Y, ante todo, tú y yo, siempre fuimos damas educadas.
El primer funeral que recuerdo sucedía en esta misma iglesia, asqueada de tanto nacimiento-casorio-entierro-, en este mismo pasillo, olor a mármol y paseíllo para alguien del que la vida se cansó, acurrucada en su madera, presentable por los parientes, cuando, quizá, hubiera querido descansar desnuda, los pies sin cordones, guarecida en lino o en el contorno de la piel. Todo era tan natural desde los ojos de los cinco años, que asumí como parte del paisaje aquellas figuras vestidas de negro, los cuerpos oscilantes presentando desganados sus respetos, el vino que luego corría por las mismas gargantas que una hora antes dijeron «lo siento».
Las mujeres delante, detrás los hombres, demostrando quién tenía el poder sobre lo concerniente a la muerte, quién la afrenta, le levanta el puño y la encara. Y quién le habla directamente y recoge los despojos que ella deja, ayuntando cuerpos y almas antes del vuelo. El bisbiseo a la hora de la siesta, el arrastre de pies y el tañido abochornado y lánguido. Un rumor a claveles amargados en el aire de la habitación, mis huesos contemplando el cortejo por la mirilla y sintiéndose superiores, los asuntos entre la tierra y el cielo no me competían a los diecisiete, restallante de calcio, sintiéndose superiores las caderas al cansancio de esas otras constreñidas entre las maderas. «La muerte se ensaña en agosto. Se cosecha el girasol y ella cosecha a los suyos», me decías. Como si fuera justo o como si lo humano pudiera alcanza a lo irrazonable.

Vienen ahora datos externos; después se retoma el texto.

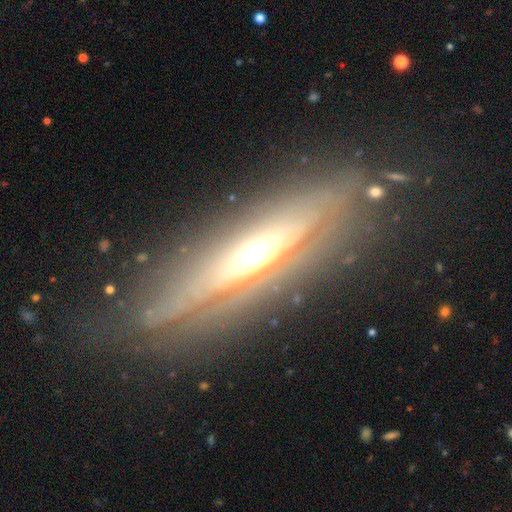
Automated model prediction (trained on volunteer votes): smooth-or-featured: featured or disk: 78% | smooth: 15% | star or artifact: 7%
  disk-edge-on: yes: 56% | no: 44%
  merging: none: 75% | minor disturbance: 15% | major disturbance: 8% | merger: 2%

A esta hora tranquila, tan lejos de la cal y los sudores de lo ajeno, cuando te vuelvo a transitar las manos y veo, de repente, la vena azul que no palpita sino que se relaja -descarada, se vuelve inhábil y laxa- elijo no presionarte, no evocar nada que recuerde al color negro o al caoba, que es el color del susto, de las apariciones, de los milagros. Elijo, aunque no quiera, un cuadro dulce, uno donde seamos adolescentes malcriadas, amodorradas mientras alguien trabaja por nosotras -sin albergar la menor culpa-, fascinadas con las formas que va tomando nuestro cuerpo, con los márgenes del futuro -gran sueño americano-, con lo imprevisible que siempre se va a tornar amable y suave.

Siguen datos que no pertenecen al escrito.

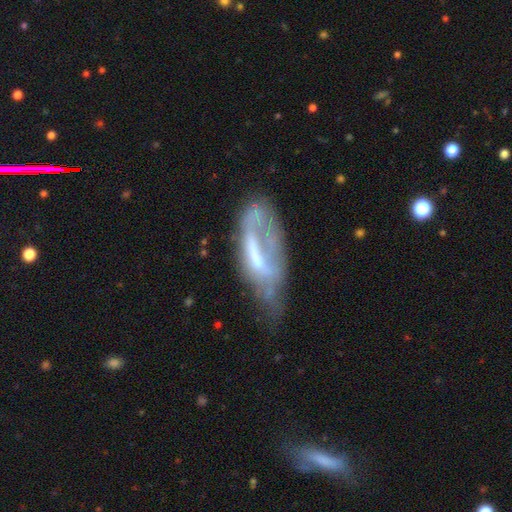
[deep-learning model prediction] The model was most divided on "merging": major disturbance: 38%, minor disturbance: 28%, none: 28%, merger: 6%. More confident: edge-on disk — no (83%); smooth or featured — featured or disk (56%).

Dentro de cuatro horas, apartaré las formalidades de mi cabeza y desearé haber heredado tus pendientes de perlas (¿los admirará la tierra mientras contempla la perfección de tus cervicales, hendidas de tanto peso y se preguntará cómo aguanta una mujer kilos y kilos de resignación?) y llevarlos ahora, pidiendo que queden en ellos -como en las películas noir– restos de tu ADN que se mezclen con el mío. Tal vez, me coloque tus gafas para transformar la realidad y desdibujarla o marearme y que el paisaje se transtorne en puntillismo y el vértigo me devuelva a mi realidad una vez que tú, ya seguro de vida, vuelvas a tu estado de descanso.
Una vez que tú te conviertas en algo tan tremendamente delicado como las plumas, tan descansado como los tallos podados, tan transparente como estas primeras lluvias de octubre. Entonces, volveremos a nuestra realidad y olvidaremos este día, el chantaje del oxígeno y toda la psicosis que me enloquece cuando la realidad me contesta -estúpida furcia- que tú no estás aquí.
Que tú no estás aquí mientras yo, que sigo creciendo, me vuelvo atontada y borracha, hacia tu útero.